Monday, October 16, 2006

Too Easy



1. "Congressman Frank, I'm pretty sure this is NOT one of the normal duties of a House Page."

2. "And now, let me demonstrate how I made Florence 'Wessonality' Henderson my personal biyatch."

3. "I don't have a drinking problem. I can quit any time I want."

4. "Mom, I'm going to be in the bathroom for the next, oh, two or three hours."

5. "Yeah, I now save all my urine. That Sullivan guy pays me $50 a bottle for it."

6. "Hey! I'm just trying to make some french fries here. You people are sick. Sick! Sick! Sick!"

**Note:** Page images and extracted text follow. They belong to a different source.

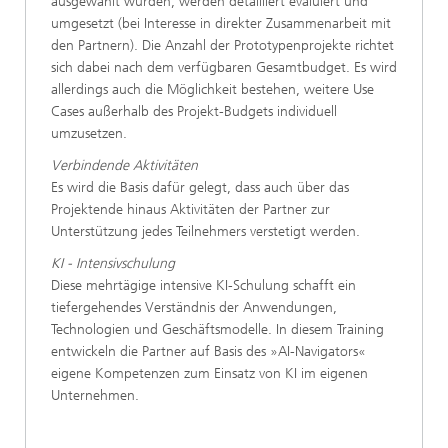
ausgewählt wurden​, werden detailliert evaluiert und
umgesetzt (bei Interesse in direkter Zusammenarbeit mit
den Partnern). Die Anzahl der Prototypenprojekte richtet
sich dabei nach dem verfügbaren Gesamtbudget. Es wird
allerdings auch die Möglichkeit bestehen, weitere Use
Cases außerhalb des Projekt-Budgets individuell
umzusetzen.​
Verbindende Aktivitäten​
Es wird die Basis dafür gelegt, dass auch über das
Projektende hinaus Aktivitäten der Partner zur
Unterstützung jedes Teilnehmers verstetigt werden.
KI - Intensivschulung​
Diese mehrtägige intensive KI-Schulung schafft ein
tiefergehendes Verständnis der Anwendungen,
Technologien und Geschäftsmodelle.​ In diesem Training
entwickeln die Partner auf Basis des »AI-Navigators«
eigene Kompetenzen zum Einsatz von KI im eigenen
Unternehmen​.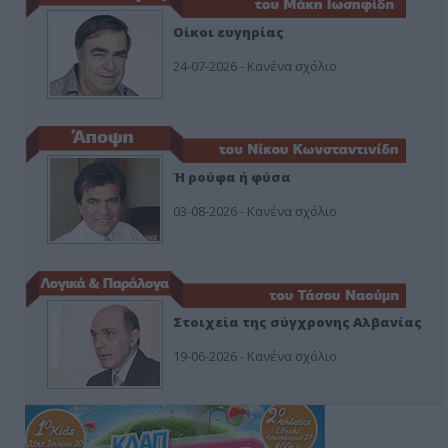
Οίκοι ευγηρίας
24-07-2026 - Κανένα σχόλιο
Ή ρούφα ή φύσα
03-08-2026 - Κανένα σχόλιο
Στοιχεία της σύγχρονης Αλβανίας
19-06-2026 - Κανένα σχόλιο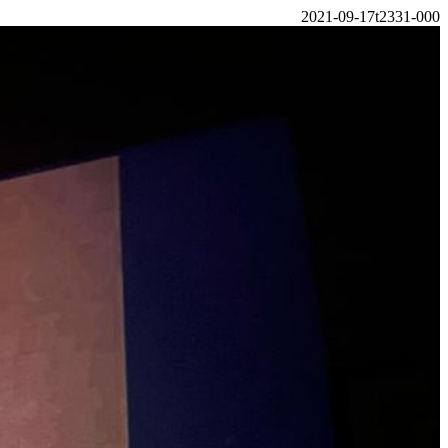
2021-09-17t2331-000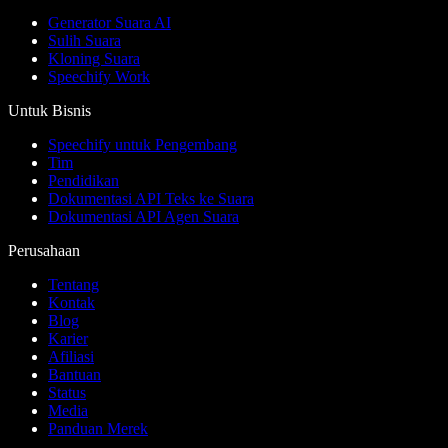
Generator Suara AI
Sulih Suara
Kloning Suara
Speechify Work
Untuk Bisnis
Speechify untuk Pengembang
Tim
Pendidikan
Dokumentasi API Teks ke Suara
Dokumentasi API Agen Suara
Perusahaan
Tentang
Kontak
Blog
Karier
Afiliasi
Bantuan
Status
Media
Panduan Merek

7. "That creepy pervert Gerry Studds is dead? Dude, I'm gonna celebrate by frying up the biggest batch of chicken you ever saw!"

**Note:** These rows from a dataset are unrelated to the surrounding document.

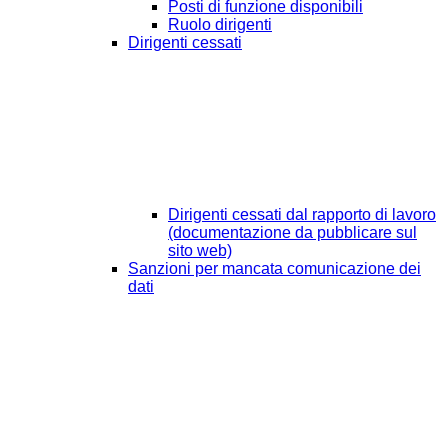
Posti di funzione disponibili
Ruolo dirigenti
Dirigenti cessati
Dirigenti cessati dal rapporto di lavoro
(documentazione da pubblicare sul
sito web)
Sanzioni per mancata comunicazione dei
dati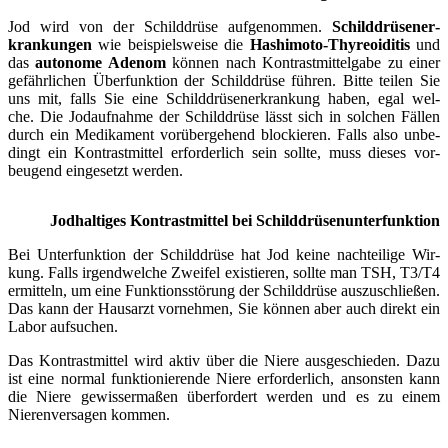
Jod wird von der Schild­­drüse auf­­ge­­nommen.
Schild­­drüsen­­er­­
krankungen
wie bei­­spiels­­weise die
Hash­­i­­mo­­to-Thy­­reo­i­di­­tis
und
das
auto­­nome Ade­nom
kön­nen nach Kontrast­­mittel­­gabe zu einer
ge­­fährlichen Über­­funktion der Schild­­drüse füh­ren. Bit­te tei­len Sie
uns mit, falls Sie eine Schild­­drüsen­­er­­krankung haben, egal wel­
che. Die Jod­­auf­­nahme der Schild­­drüse lässt sich in sol­chen Fäl­len
durch ein Medi­­ka­­ment vor­­über­­gehend blo­ckie­ren. Falls also un­­be­­
dingt ein Kontrast­­mittel er­­forder­­lich sein soll­te, muss die­ses vor­­
beugend ein­­ge­­setzt wer­den.
Jod­hal­ti­ges Kon­trast­mit­tel bei Schild­drü­sen­un­ter­funk­ti­on
Bei Unter­­funktion der Schild­­drüse hat Jod kei­ne nach­­teilige Wir­
kung. Falls irgend­­welche Zwei­fel ex­­istieren, soll­te man TSH, T3/T4
er­­mitteln, um eine Funktions­­störung der Schild­­drüse aus­­zu­­schließen.
Das kann der Haus­­arzt vor­­nehmen, Sie kön­nen aber auch direkt ein
Labor auf­­suchen.
Das Kontrast­­mittel wird aktiv über die Nie­re aus­­ge­­schieden. Dazu
ist eine nor­mal funkt­­ionierende Nie­re er­­forder­­lich, an­­sonsten kann
die Nie­re ge­­wisser­­maßen über­­fordert wer­den und es zu einem
Nieren­­ver­­sagen kom­men.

8. Ang Lee remakes Ferris Bueller's Day Off. This time, instead of the road trip to Chicago, Ferris and Cameron stay home and give each other hot oil massages.

9. "OK, we got the cooking oil, styrofoam cups, and Windex. Now, according to the Anarchist cookbook, all we need are some mothballs and Bam! No school tomorrow."

10. "So, dad, I'm still the will, right? Cool, let me whip you up some deep-fried pork chops."

9 comments:

Zeke said...

--The extra oil keeps my pelt silky smooth.

Young Eddie misunderstands what his television idols are drinking with hilarious and gastric results.

WALSTIB said...

ORA

Well, what's our little skeptic doing today?
He's frying the cat in pure Wesson oil.

[word verification=iiiwjxvx. Pretty close to the sound that the cats makes]

The Man said...

An intern for Kitty Dukakis shows new interns how to pour one of Kitty's Gin and Canola Oil cocktails.

andthenblammo! said...

"Hey, I'm looking at the label! It says 'Corn Oil'! 'Corn-Hole Oil' must be a totally different product!"

Jay Guevara said...

No KY for oil!

sonicfrog said...

Crap. This isn't Draino!!! Man, suicide is sooo hard....

divine miss m said...

"I'll give the...um, women...above me my whole allowance for a month to see them wrestle in this."

Anonymous said...

Convert to Islam? Hell no! I would rather...

MP Martin said...

I was the waterboy for the Raiders, but now I'm the oilboy for the Ms. Atlantina Bodybuilding team. And, I donate all available testosterone too!